MathFunctions.round(double, long) and roundReal(long, long) are the SQL
round(x, decimals) implementations for double and real types. They are called
once per row when a query uses round(col, n) with a runtime-resolved (or column-valued)
decimals argument. The speedup applies to every such row in a scan.

When decimals is a literal that the planner can bind at compile time, the SQL engine
may short-circuit to a different code path — not measured here.
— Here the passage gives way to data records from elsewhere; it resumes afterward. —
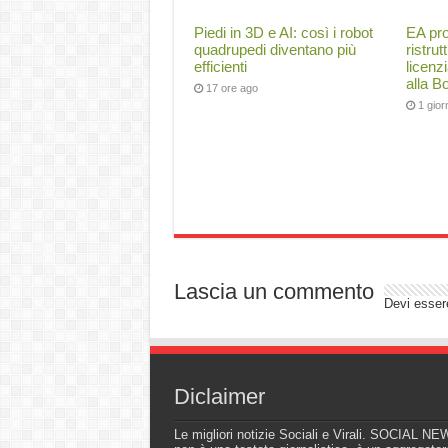
Piedi in 3D e AI: così i robot
EA pr
quadrupedi diventano più
ristru
efficienti
licenz
alla B
17 ore ago
1 gio
Lascia un commento
Devi esse
Diclaimer
Le migliori notizie Sociali e Virali. SOCIAL N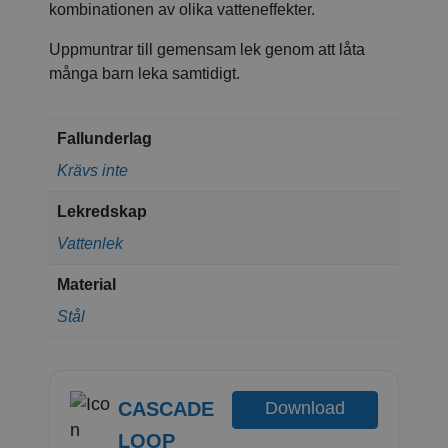
kombinationen av olika vatteneffekter.
Uppmuntrar till gemensam lek genom att låta
många barn leka samtidigt.
Fallunderlag
Krävs inte
Lekredskap
Vattenlek
Material
Stål
CASCADE
Download
LOOP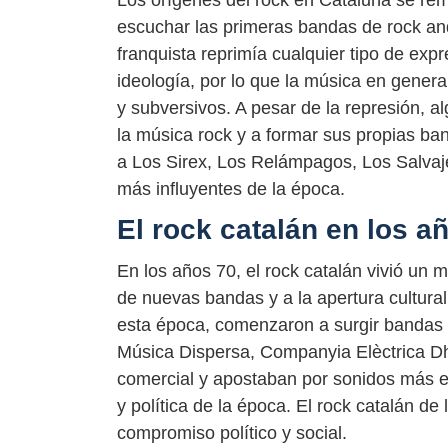
Los orígenes del rock en Cataluña se re
escuchar las primeras bandas de rock and 
franquista reprimía cualquier tipo de exp
ideología, por lo que la música en general
y subversivos. A pesar de la represión, 
la música rock y a formar sus propias b
a Los Sirex, Los Relámpagos, Los Salvaj
más influyentes de la época.
El rock catalán en los a
En los años 70, el rock catalán vivió un
de nuevas bandas y a la apertura cultura
esta época, comenzaron a surgir bandas
Música Dispersa, Companyia Elèctrica Dh
comercial y apostaban por sonidos más e
y política de la época. El rock catalán de
compromiso político y social.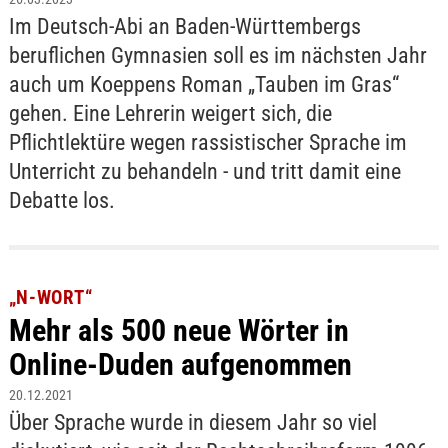
Im Deutsch-Abi an Baden-Württembergs
beruflichen Gymnasien soll es im nächsten Jahr
auch um Koeppens Roman „Tauben im Gras“
gehen. Eine Lehrerin weigert sich, die
Pflichtlektüre wegen rassistischer Sprache im
Unterricht zu behandeln - und tritt damit eine
Debatte los.
„N-WORT“
Mehr als 500 neue Wörter in
Online-Duden aufgenommen
20.12.2021
Über Sprache wurde in diesem Jahr so viel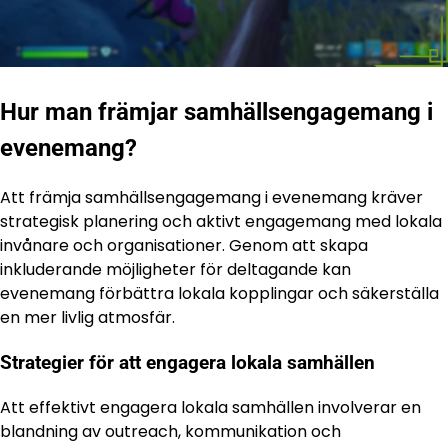
Hur man främjar samhällsengagemang i
evenemang?
Att främja samhällsengagemang i evenemang kräver
strategisk planering och aktivt engagemang med lokala
invånare och organisationer. Genom att skapa
inkluderande möjligheter för deltagande kan
evenemang förbättra lokala kopplingar och säkerställa
en mer livlig atmosfär.
Strategier för att engagera lokala samhällen
Att effektivt engagera lokala samhällen involverar en
blandning av outreach, kommunikation och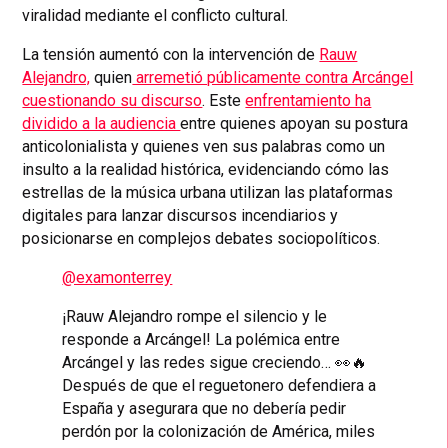
viralidad mediante el conflicto cultural.
La tensión aumentó con la intervención de
Rauw
Alejandro,
quien
arremetió públicamente contra Arcángel
cuestionando su discurso
. Este
enfrentamiento ha
dividido a la audiencia
entre quienes apoyan su postura
anticolonialista y quienes ven sus palabras como un
insulto a la realidad histórica, evidenciando cómo las
estrellas de la música urbana utilizan las plataformas
digitales para lanzar discursos incendiarios y
posicionarse en complejos debates sociopolíticos.
@examonterrey
¡Rauw Alejandro rompe el silencio y le
responde a Arcángel! La polémica entre
Arcángel y las redes sigue creciendo… 👀🔥
Después de que el reguetonero defendiera a
España y asegurara que no debería pedir
perdón por la colonización de América, miles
This PR's win is
concretely on the general-purpose round(x, decimals) evaluator; end-to-end query-level
impact on a specific workload would need its own measurement.

Risks and Limitations

• Shared-VM measurement environment. Benchmarks were run on an AWS VM without CPU
  pinning or turbo-boost control. The per-config magnitude of the speedup (+26% to
  +387%) dwarfs the control noise (±1.6%), so the direction and tier are robust, but a
  reviewer running on a different host should expect the exact ratios to shift.
• decimals 2 sees smaller gain (+26% / +29%). This is because the master path for
  decimals == 2 is already fast (Math.pow(10, 2) == 100.0, which HotSpot sometimes
  recognizes as a cheap case on some JIT heuristics). The lookup still wins.
• decimals < 0 or ≥ 19 hit the fallback (same Math.pow as before). This is
  documented in the helper but not separately benchmarked; the fallback preserves prior
  behavior.
• No end-to-end SQL query benchmark. Micro-benchmark evidence only.
• No -prof perfnorm or -prof gc. Attribution is from the diff ("remove a
  Math.pow call") and throughput numbers, not from instruction-level profiler output.

Test Plan

• ./mvnw -pl core/trino-main test -Dtest='TestMathFunctions' → 51/51 pass, 0
  failures.
• ./mvnw -pl core/trino-main validate → checkstyle + modernizer clean.
• BenchmarkRoundFunction at 30-sample rigor, control stable, non-overlapping CIs.
• BenchmarkBigIntOperators unrelated-scalar regression check — no regression.
• Reviewer reproducing the benchmark per the Reproduction section (not run on CI).

Disclosure

This change was drafted by a codeflash-agent autonomous optimization session and then
independently re-benchmarked before this PR was opened. The agent's reported speedups
(1.24×–5.03×) match the reviewer's reproduction (1.26×–4.87×) within 5% row-by-row, so
the numbers in this PR are the reviewer's 30-sample figures presented directly —
consistent with the agent's own report.